**Task directions**: Each record below is to be retyped exactly, with its pictures omitted.
(Information)
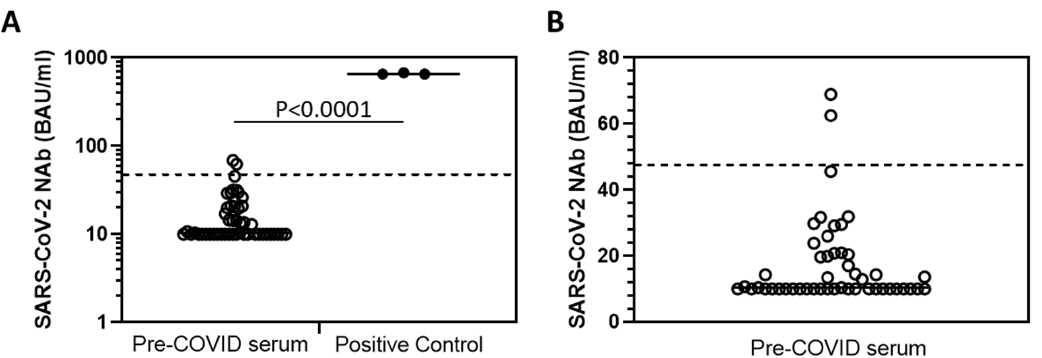
Figure 4. Scatterplots of NAb determination by TRFIA of Pre-COVID-19 serum samples (triplicate) to determine specificity and positive/negative cut-off value (dotted horizontal line = 47.58 BAU/mL). ( A ): displays scatter of Pre-COVID-19 serum data with respect to positive control (high NIBSC standard), significantly different p < 0.0001. ( B ): displays scatter range in values of Pre-COVID-19 serum data alone.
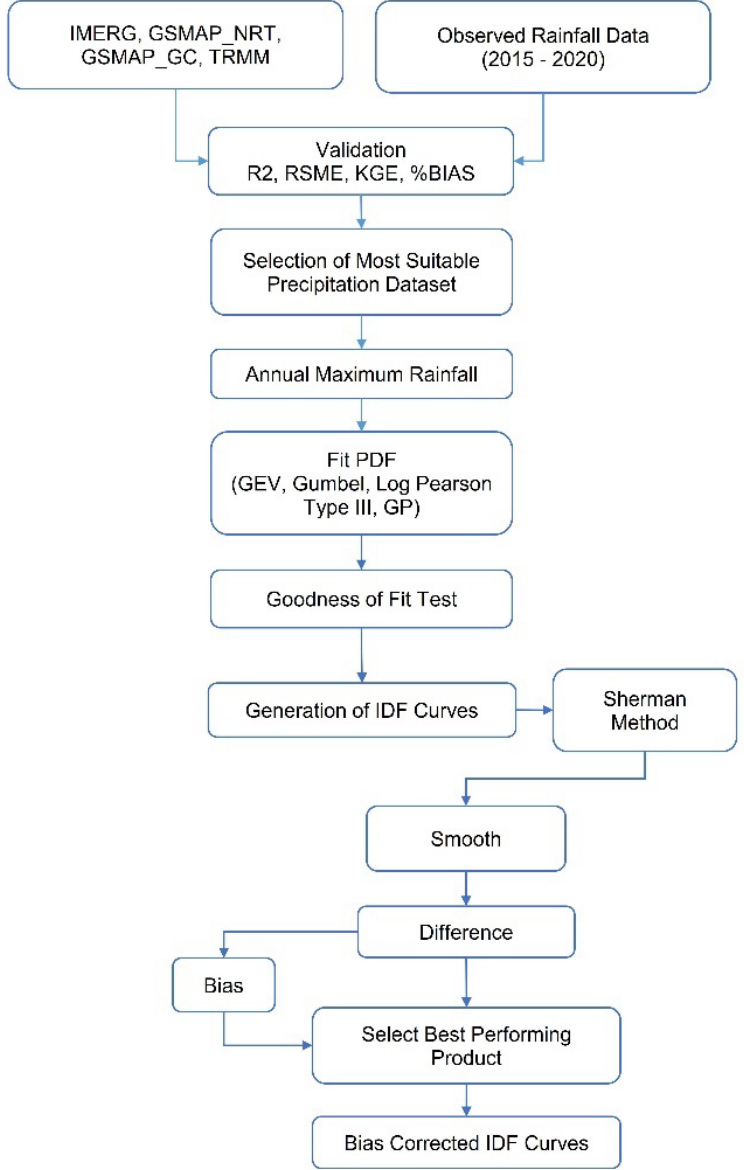
Figure 2. The flowchart of the procedure employed in the present study.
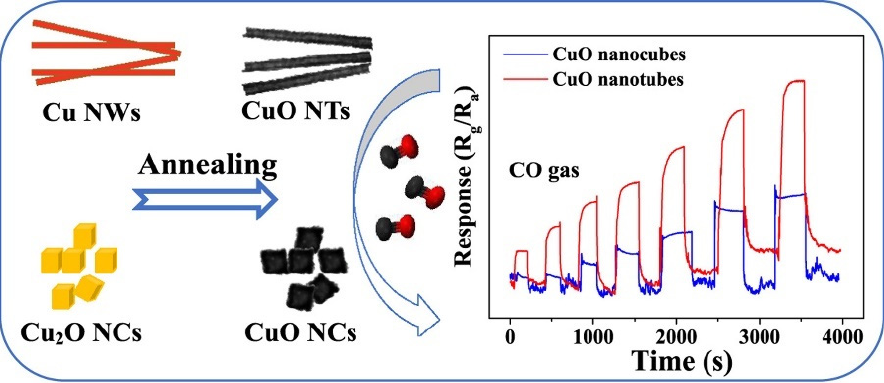
Figure 10. The preparation of CuO NTs and CuO NCs and CO gas-sensing behaviors of CuO NTs and CuO NCs at the operation temperature of 175 °C with different CO concentrations (50–1000 ppm). Reprinted with permission from Ref. [142]. Copyright 2018 Elsevier.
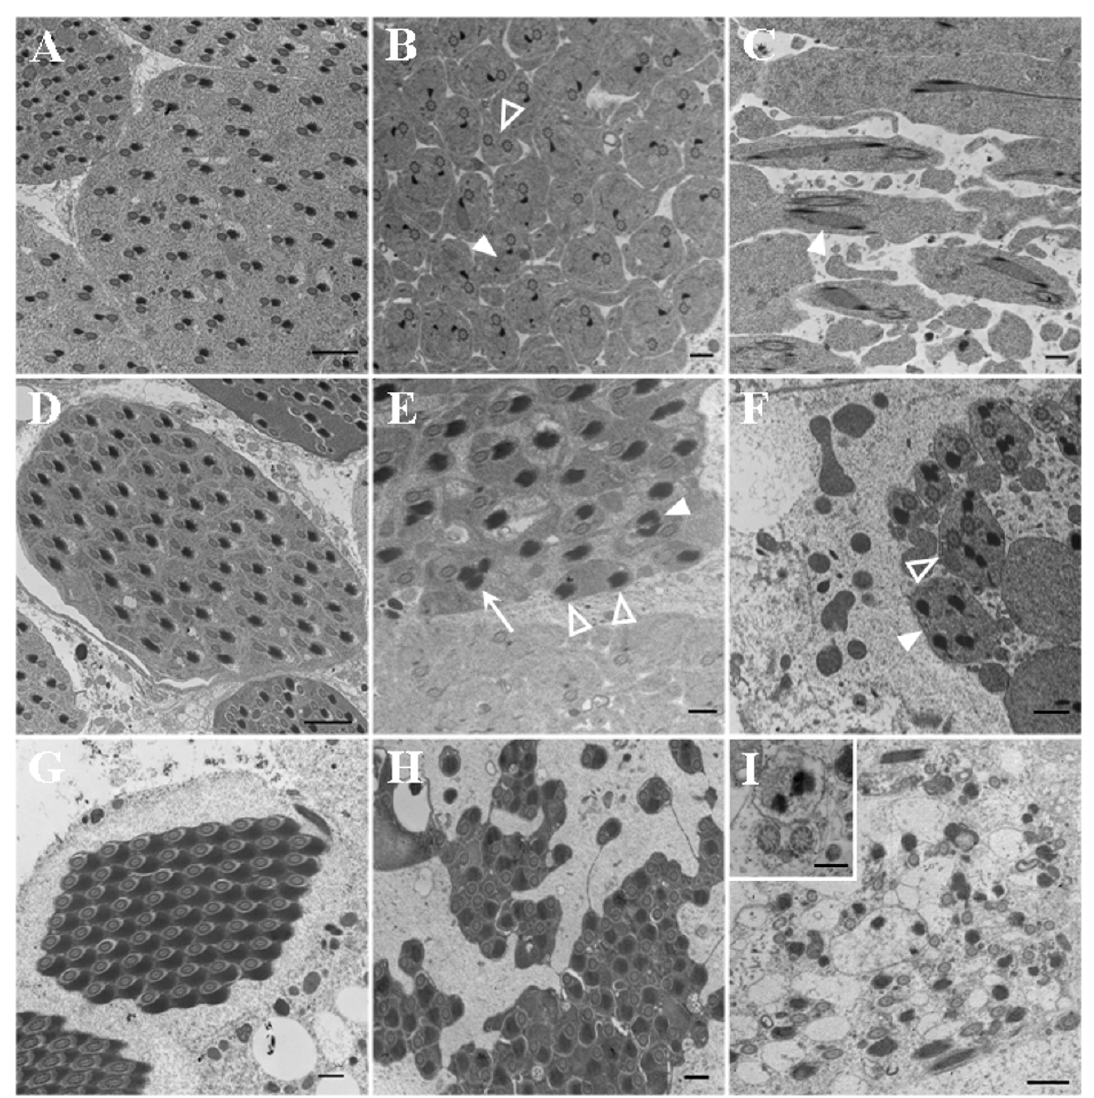
Figure 6 Ultrastructural analysis of the control and Merlin mutant cysts during the elongation and individualization stages. (A-C) Sec- tions of the cysts from the control FM6 (A), Mer 3 (B), or Mer 4 (C) testis at the elongation stage. (A) A dark paracrystalline body was seen within the major mitochondrial derivative in the control spermatid. Bar = 2 µ m. (B) Some of the spermatids in the Mer 3 cyst contained two paracrystalline bodies (filled arrowhead points to one example). Also, some spermatids had two axonemes (open arrowhead). Bar = 0.5 µ m. (C) Two paracrystalline bodies within the major mitochondrial derivative were frequently seen in the elongating spermatids of the Mer 4 cyst. Bar = 0.5 µ m. (D-F) Cysts from the control FM6 (D), Mer 3 (E), or Mer 4 (F) testis at the individualization stage. (D) The association of axoneme with the mitochondrial derivatives was seen in the spermatids of the control cyst. Bar = 2 µ m. (E) Spermatids in the Mer 3 cyst might contain two abnormally-shaped (filled arrow- head) or three (arrow) paracrystalline bodies together with one axoneme, or have two paracrystalline-filled Nebenkerns but without the axoneme (open arrowhead). Bar = 0.5 µ m. (F) Spermatids with multiple Nebenkerns with (open arrowhead) or without (filled arrowhead) axonemes together with cytoplasmic fragmentation were seen in the Mer 4 cyst. Bar = 0.5 µ m. (G-I) Cysts from the control FM6 (G), Mer 3 (H), or Mer 4 (I) testis at the late stage of individualization. (G) Individualized spermatids in the control cyst displayed a highly-ordered axoneme-Nebenkern pair. Bar = 0.5 µ m. (H) The spermatids in the Mer 3 cyst were poorly arranged and some of them appeared to be fused together. Bar = 0.5 µ m. (I) The Mer 4 cyst showed a complete destruction of spermatid individualization, resulting in empty spermatids with or without axoneme or Nebenkern. Insert illus- trates the structure of axoneme appeared to be intact. Bar = 1 µ m. Bar in the insert = 0.2 µ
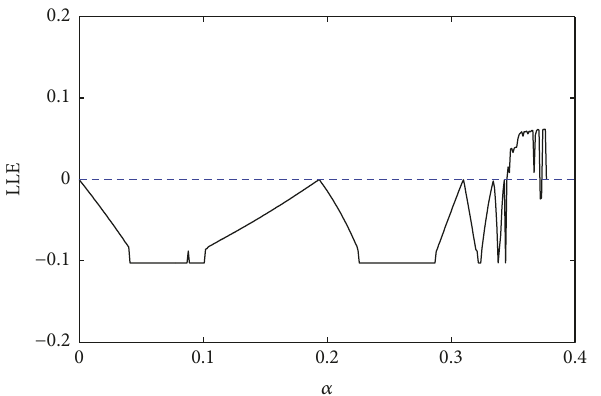
Figure 12: Largest Lyapunov exponent with 𝛼 , 𝛽 = 0.2 and 𝛾 = 0.2 .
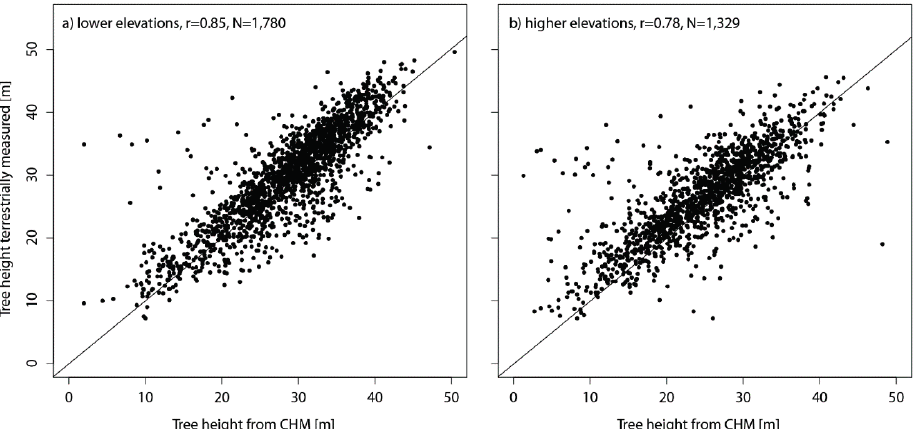
Figure A1. Correlation of tree height extracted from the CHM with terrestrial tree height measurements distinguishing between ( a ) deciduous and ( b ) coniferous trees. The total number of measurements was 3109. Tree height in the canopy height model refers to the maximum value within a buffer of 5 m diameter around each individual tree. Tree height in the field was measured using a Vertex ultrasonic hypsometer.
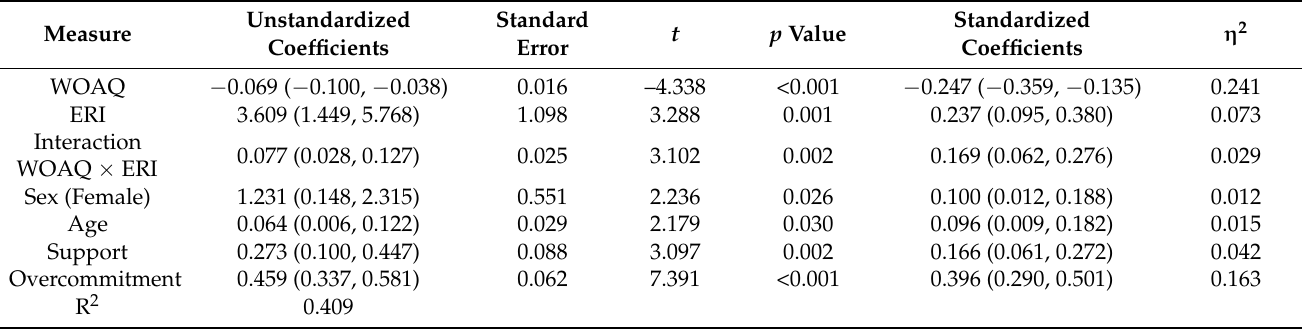
Table 5. Adjusted direct and indirect associations of work organization with psychological health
(End Information)
**Written response**:
Figure 4. Scatterplots of NAb determination by TRFIA of Pre-COVID-19 serum samples (triplicate) to determine specificity and positive/negative cut-off value (dotted horizontal line = 47.58 BAU/mL). ( A ): displays scatter of Pre-COVID-19 serum data with respect to positive control (high NIBSC standard), significantly different p < 0.0001. ( B ): displays scatter range in values of Pre-COVID-19 serum data alone.
Figure 2. The flowchart of the procedure employed in the present study.
Figure 10. The preparation of CuO NTs and CuO NCs and CO gas-sensing behaviors of CuO NTs and CuO NCs at the operation temperature of 175 °C with different CO concentrations (50–1000 ppm). Reprinted with permission from Ref. [142]. Copyright 2018 Elsevier.
Figure 6 Ultrastructural analysis of the control and Merlin mutant cysts during the elongation and individualization stages. (A-C) Sec- tions of the cysts from the control FM6 (A), Mer 3 (B), or Mer 4 (C) testis at the elongation stage. (A) A dark paracrystalline body was seen within the major mitochondrial derivative in the control spermatid. Bar = 2 µ m. (B) Some of the spermatids in the Mer 3 cyst contained two paracrystalline bodies (filled arrowhead points to one example). Also, some spermatids had two axonemes (open arrowhead). Bar = 0.5 µ m. (C) Two paracrystalline bodies within the major mitochondrial derivative were frequently seen in the elongating spermatids of the Mer 4 cyst. Bar = 0.5 µ m. (D-F) Cysts from the control FM6 (D), Mer 3 (E), or Mer 4 (F) testis at the individualization stage. (D) The association of axoneme with the mitochondrial derivatives was seen in the spermatids of the control cyst. Bar = 2 µ m. (E) Spermatids in the Mer 3 cyst might contain two abnormally-shaped (filled arrow- head) or three (arrow) paracrystalline bodies together with one axoneme, or have two paracrystalline-filled Nebenkerns but without the axoneme (open arrowhead). Bar = 0.5 µ m. (F) Spermatids with multiple Nebenkerns with (open arrowhead) or without (filled arrowhead) axonemes together with cytoplasmic fragmentation were seen in the Mer 4 cyst. Bar = 0.5 µ m. (G-I) Cysts from the control FM6 (G), Mer 3 (H), or Mer 4 (I) testis at the late stage of individualization. (G) Individualized spermatids in the control cyst displayed a highly-ordered axoneme-Nebenkern pair. Bar = 0.5 µ m. (H) The spermatids in the Mer 3 cyst were poorly arranged and some of them appeared to be fused together. Bar = 0.5 µ m. (I) The Mer 4 cyst showed a complete destruction of spermatid individualization, resulting in empty spermatids with or without axoneme or Nebenkern. Insert illus- trates the structure of axoneme appeared to be intact. Bar = 1 µ m. Bar in the insert = 0.2 µ
Figure 12: Largest Lyapunov exponent with 𝛼 , 𝛽 = 0.2 and 𝛾 = 0.2 .
Figure A1. Correlation of tree height extracted from the CHM with terrestrial tree height measurements distinguishing between ( a ) deciduous and ( b ) coniferous trees. The total number of measurements was 3109. Tree height in the canopy height model refers to the maximum value within a buffer of 5 m diameter around each individual tree. Tree height in the field was measured using a Vertex ultrasonic hypsometer.
Table 5. Adjusted direct and indirect associations of work organization with psychological health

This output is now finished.